*** Opening TASK INPUT ***
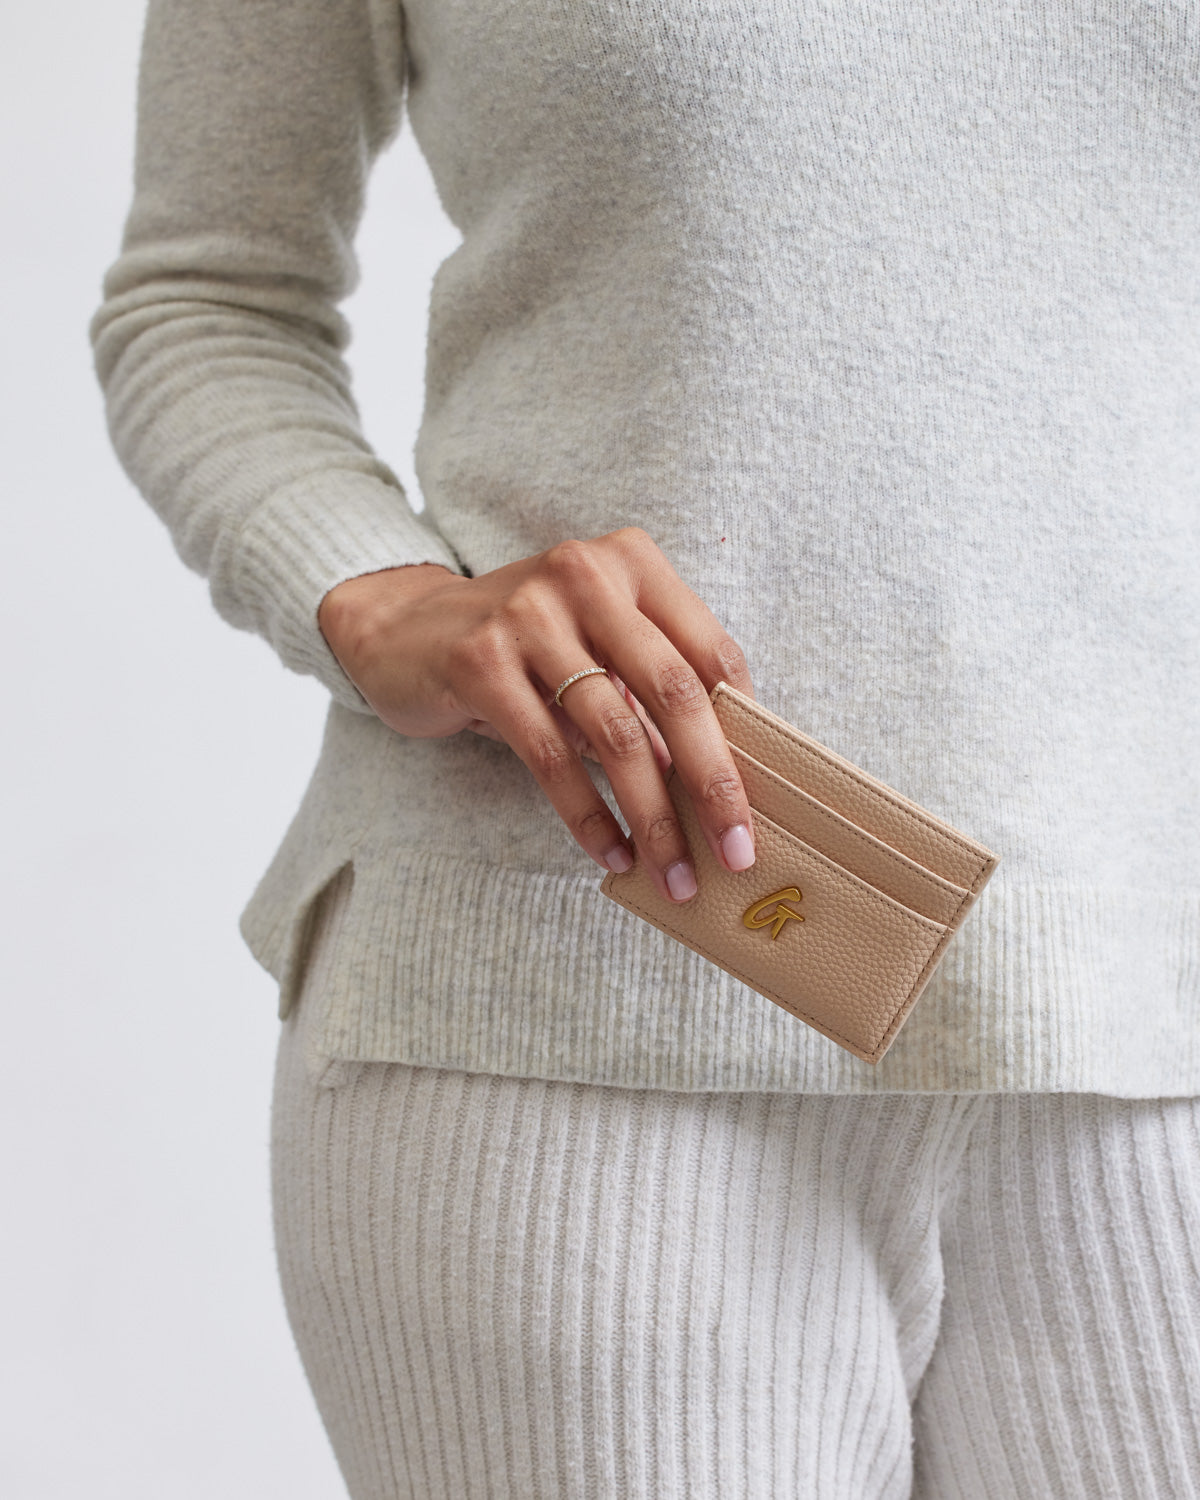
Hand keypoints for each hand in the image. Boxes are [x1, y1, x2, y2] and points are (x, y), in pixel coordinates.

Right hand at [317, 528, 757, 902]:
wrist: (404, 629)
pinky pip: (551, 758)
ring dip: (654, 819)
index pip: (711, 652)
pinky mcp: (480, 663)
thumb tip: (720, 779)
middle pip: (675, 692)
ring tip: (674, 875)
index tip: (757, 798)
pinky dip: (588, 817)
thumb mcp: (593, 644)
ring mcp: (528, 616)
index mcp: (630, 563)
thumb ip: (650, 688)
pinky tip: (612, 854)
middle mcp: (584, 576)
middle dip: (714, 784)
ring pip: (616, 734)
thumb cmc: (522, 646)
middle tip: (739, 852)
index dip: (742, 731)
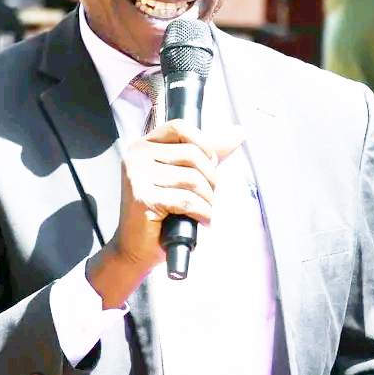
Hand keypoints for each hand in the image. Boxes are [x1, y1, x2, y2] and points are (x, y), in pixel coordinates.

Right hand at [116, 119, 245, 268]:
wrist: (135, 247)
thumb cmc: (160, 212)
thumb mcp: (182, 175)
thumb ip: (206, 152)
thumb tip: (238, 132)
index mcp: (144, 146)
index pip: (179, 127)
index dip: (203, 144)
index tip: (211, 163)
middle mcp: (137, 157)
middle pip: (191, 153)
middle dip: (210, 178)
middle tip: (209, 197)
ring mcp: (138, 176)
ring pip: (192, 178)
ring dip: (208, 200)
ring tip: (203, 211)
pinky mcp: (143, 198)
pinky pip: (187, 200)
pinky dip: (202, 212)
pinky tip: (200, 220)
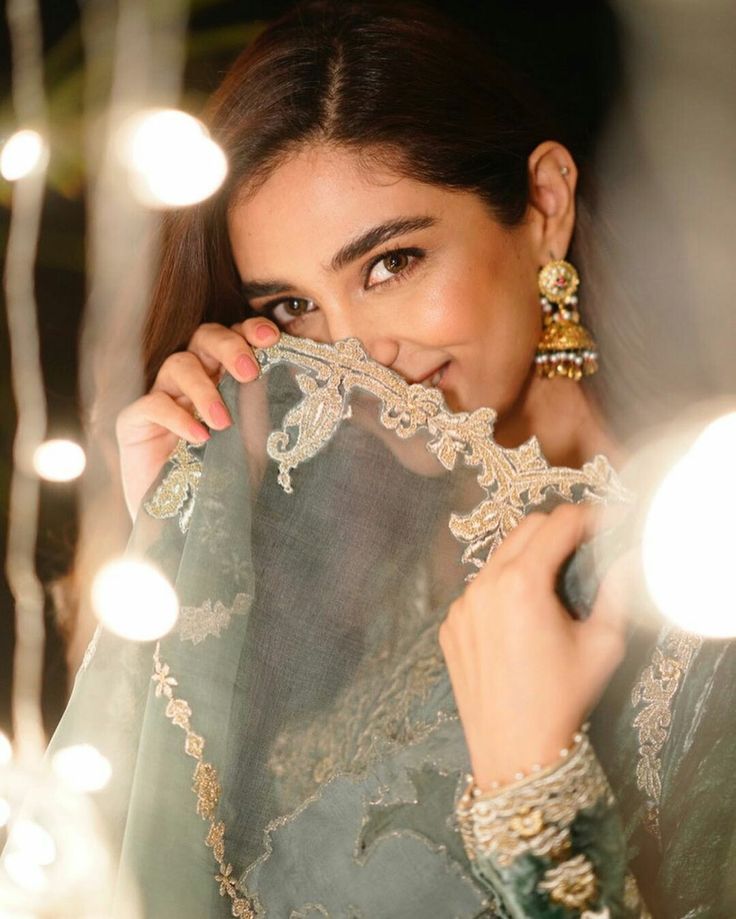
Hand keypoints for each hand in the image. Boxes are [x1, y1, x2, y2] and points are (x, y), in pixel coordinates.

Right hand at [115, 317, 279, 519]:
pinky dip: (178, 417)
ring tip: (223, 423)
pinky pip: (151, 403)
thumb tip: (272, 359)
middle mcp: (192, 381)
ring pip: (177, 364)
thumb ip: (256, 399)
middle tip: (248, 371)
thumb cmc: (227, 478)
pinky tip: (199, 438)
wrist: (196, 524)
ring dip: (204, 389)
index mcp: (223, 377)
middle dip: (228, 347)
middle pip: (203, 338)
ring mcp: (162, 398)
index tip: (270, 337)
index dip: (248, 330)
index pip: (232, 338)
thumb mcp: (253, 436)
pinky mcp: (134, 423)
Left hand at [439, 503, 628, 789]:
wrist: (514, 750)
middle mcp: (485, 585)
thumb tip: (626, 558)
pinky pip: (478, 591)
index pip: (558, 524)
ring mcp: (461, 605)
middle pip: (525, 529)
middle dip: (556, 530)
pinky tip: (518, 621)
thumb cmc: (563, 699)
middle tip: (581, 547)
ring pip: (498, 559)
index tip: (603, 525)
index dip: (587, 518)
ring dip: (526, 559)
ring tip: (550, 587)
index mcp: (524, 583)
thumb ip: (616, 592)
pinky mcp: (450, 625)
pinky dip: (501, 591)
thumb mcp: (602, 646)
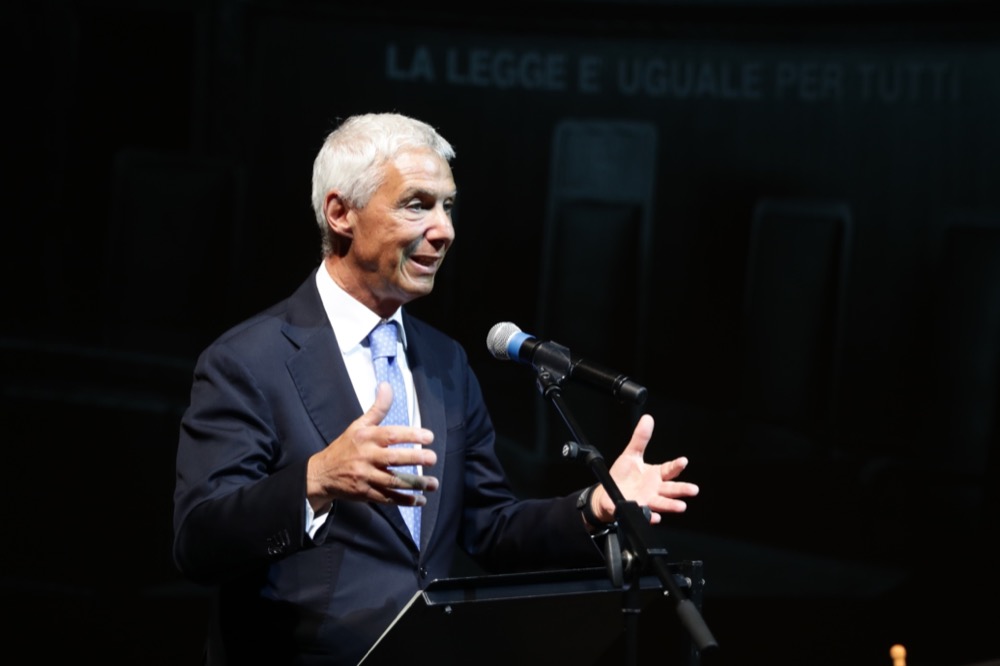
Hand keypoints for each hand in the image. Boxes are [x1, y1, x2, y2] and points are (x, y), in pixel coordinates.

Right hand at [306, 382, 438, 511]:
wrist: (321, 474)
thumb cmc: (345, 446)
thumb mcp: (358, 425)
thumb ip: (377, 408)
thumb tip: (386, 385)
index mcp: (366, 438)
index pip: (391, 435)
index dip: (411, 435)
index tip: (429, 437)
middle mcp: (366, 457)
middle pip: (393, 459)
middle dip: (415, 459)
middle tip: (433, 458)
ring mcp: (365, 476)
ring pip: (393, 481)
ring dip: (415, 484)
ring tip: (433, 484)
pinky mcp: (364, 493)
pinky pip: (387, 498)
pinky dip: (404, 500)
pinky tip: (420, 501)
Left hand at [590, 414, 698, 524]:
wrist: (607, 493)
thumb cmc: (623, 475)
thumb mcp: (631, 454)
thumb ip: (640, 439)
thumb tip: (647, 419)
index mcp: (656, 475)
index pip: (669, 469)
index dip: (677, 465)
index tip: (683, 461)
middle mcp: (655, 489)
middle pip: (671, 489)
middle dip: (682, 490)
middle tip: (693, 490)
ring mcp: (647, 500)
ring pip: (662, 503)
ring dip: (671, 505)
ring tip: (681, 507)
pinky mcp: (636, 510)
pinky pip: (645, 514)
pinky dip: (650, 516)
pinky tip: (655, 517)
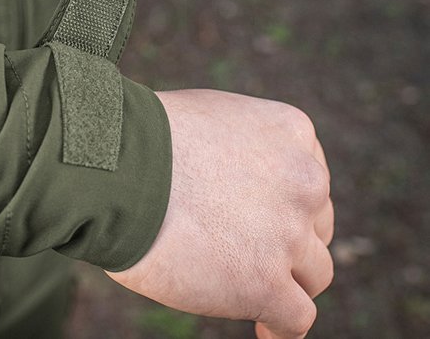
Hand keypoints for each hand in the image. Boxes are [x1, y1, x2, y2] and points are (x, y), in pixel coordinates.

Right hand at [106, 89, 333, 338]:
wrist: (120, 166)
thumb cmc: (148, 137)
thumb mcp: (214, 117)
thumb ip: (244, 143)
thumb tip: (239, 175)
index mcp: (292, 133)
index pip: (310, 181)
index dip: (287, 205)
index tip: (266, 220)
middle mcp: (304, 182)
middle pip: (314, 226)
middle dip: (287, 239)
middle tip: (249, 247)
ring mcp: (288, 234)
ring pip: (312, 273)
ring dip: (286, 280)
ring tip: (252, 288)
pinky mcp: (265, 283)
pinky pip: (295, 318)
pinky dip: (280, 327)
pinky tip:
*** Closing TASK INPUT ***
WHAT IS REQUIRED
Word for word, repeat the data above with the pictures left out.

EXERCISE ANSWER
Hand keypoints for each hand in the image. Boxes are [x1, y1, x2, y2] and points are (x, y), in pixel coordinates.

Right hand at [317, 528, 757, 902]:
wrist: (404, 629)
pinky pip: (551, 758)
ring dip: (654, 819)
index pip: (711, 652)
pinky mcp: (480, 663)
thumb tip: (720, 779)
middle pip: (675, 692)
ring tip: (674, 875)
index tip: (757, 798)
pinky dip: (588, 817)
thumb mcp: (593, 644)
ring mcp: (528, 616)
index mcp: (630, 563)
thumb ip: (650, 688)
pinky tip: (612, 854)
middle mcp: (584, 576)
middle dip: (714, 784)
ring pip: (616, 734)
thumb cmc: (522, 646)
middle tip: (739, 852)
index dip: (742, 731)
Hand keypoints for each hand in the image. Boxes are [x1, y1, x2, y2] and points are (x, y), in pixel coordinates.

Right hand at [116, 119, 245, 268]:
wrist: (135, 247)
thumb cmc: (160, 212)
thumb mcp: (182, 175)
thumb ip: (206, 152)
thumb tip: (238, 132)
index mcp: (144, 146)
index pip: (179, 127)
index dip: (203, 144)
index tip: (211, 163)
middle mcp: (137, 157)
middle pip: (191, 153)
middle dip: (210, 178)
middle tip: (209, 197)
ring mcp: (138, 176)
ring pip: (192, 178)
ring dip: (208, 200)
ring tip: (203, 211)
pinky mcp: (143, 198)
pinky pip: (187, 200)
pinky dip: (202, 212)
pinky tip: (200, 220)
Hand keypoints for each hand in the image. Boxes are [x1, y1, x2, y2] and points are (x, y), in pixel coordinates.

Right hand at [115, 317, 279, 519]:
pinky dip: (178, 417)
ring tip: (223, 423)
pinky pip: (151, 403)
thumb tip: (272, 359)
middle mcp: (192, 381)
ring pip: (177, 364)
thumb ip: (256, 399)
middle tip: (248, 371)
thumb cmc: (227, 478)
pinky tip: (199, 438)
wrist: (196, 524)
ring dip: (204, 389)
index mcp: (223, 377)
middle dip: (228, 347)
middle pip: (203, 338)
ring mcp: (162, 398)
index tip: (270, 337)
index dip: (248, 330)
index pip: (232, 338)
thumb mcp: (253, 436)
pinky mcp: (134, 423)
Left hand at [439, 503, 628, 789]:
wrist: (514, 750)
middle mcp: (485, 585)
thumb tip: (626, 558)
pinky pip: (478, 591)
index pip: (558, 524)
ring mcp: (461, 605)
middle pip: (525, 529)
middle dip: (556, 530)
pinky tip: (518, 621)
thumb cmc: (563, 699)
middle tip: (581, 547)
ring pip: (498, 559)
index tip: (603, 525)
index dip: (587, 518)
ring dip: (526, 559)
ring tip: (550, 587)
index mcp: (524, 583)
thumb ip: (616, 592)
pinky mcp: (450, 625)
pinky dip: (501, 591)
thumb mcp: (602, 646)
Hand keypoints for each hand in the image. Boxes are [x1, y1, x2, y2] and points are (x, y), in pixel coordinates.

Right hand at [306, 382, 438, 511]:
wrist: (321, 474)
thumb cmc: (345, 446)
thumb mcp: (358, 425)
thumb ip: (377, 408)
thumb tip: (386, 385)
index mcp: (366, 438)
index pip: (391, 435)
index dip: (411, 435)
index tip: (429, 437)
middle mcp: (366, 457)
middle pip: (393, 459)
middle dip: (415, 459)
middle tip: (433, 458)
ring mcp: (365, 476)
ring pip: (393, 481)
ring dip: (415, 484)
ring tip: (433, 484)
pinky mcp: (364, 493)
pinky pip: (387, 498)
pinky dip: (404, 500)
pinky tip: (420, 501)
Left hand at [590, 414, 698, 524]:
wrist: (607, 493)
thumb cmc: (623, 475)
thumb mcp: (631, 454)
thumb ip: (640, 439)
thumb tip: (647, 419)
index mcp: (656, 475)
index pip: (669, 469)
index dip: (677, 465)
index tip: (683, 461)
middle mcp: (655, 489)
middle pip: (671, 489)
middle dip: (682, 490)
middle tip: (693, 490)
ring mcp: (647, 500)
ring pip: (662, 503)
ring dip: (671, 505)
ring tip: (681, 507)
pinky mcp: (636, 510)
pinky pip: (645, 514)
pinky dip: (650, 516)
pinky tip: (655, 517)
Hand keypoints for each hand in the image. Boxes are [x1, y1, x2, y2] and points are (x, y), in pixel coordinates.

Right hand at [106, 89, 333, 338]:
wrist: (120, 166)
thumb cmc: (148, 137)
thumb mcp: (214, 117)
thumb ip: (244, 143)
thumb tip: (239, 175)
index mcp: (292, 133)
index pip: (310, 181)
index dip: (287, 205)
index tip: (266, 220)
middle mcp: (304, 182)
middle pip: (314, 226)
middle dip: (287, 239)
middle tip: (249, 247)
ring mcp: (288, 234)
ring pip: (312, 273)
ring dip: (286, 280)
ring tip: (252, 288)
pinky mcp: (265, 283)
pinky pip: (295, 318)
pinky dip: (280, 327)
pinky tip:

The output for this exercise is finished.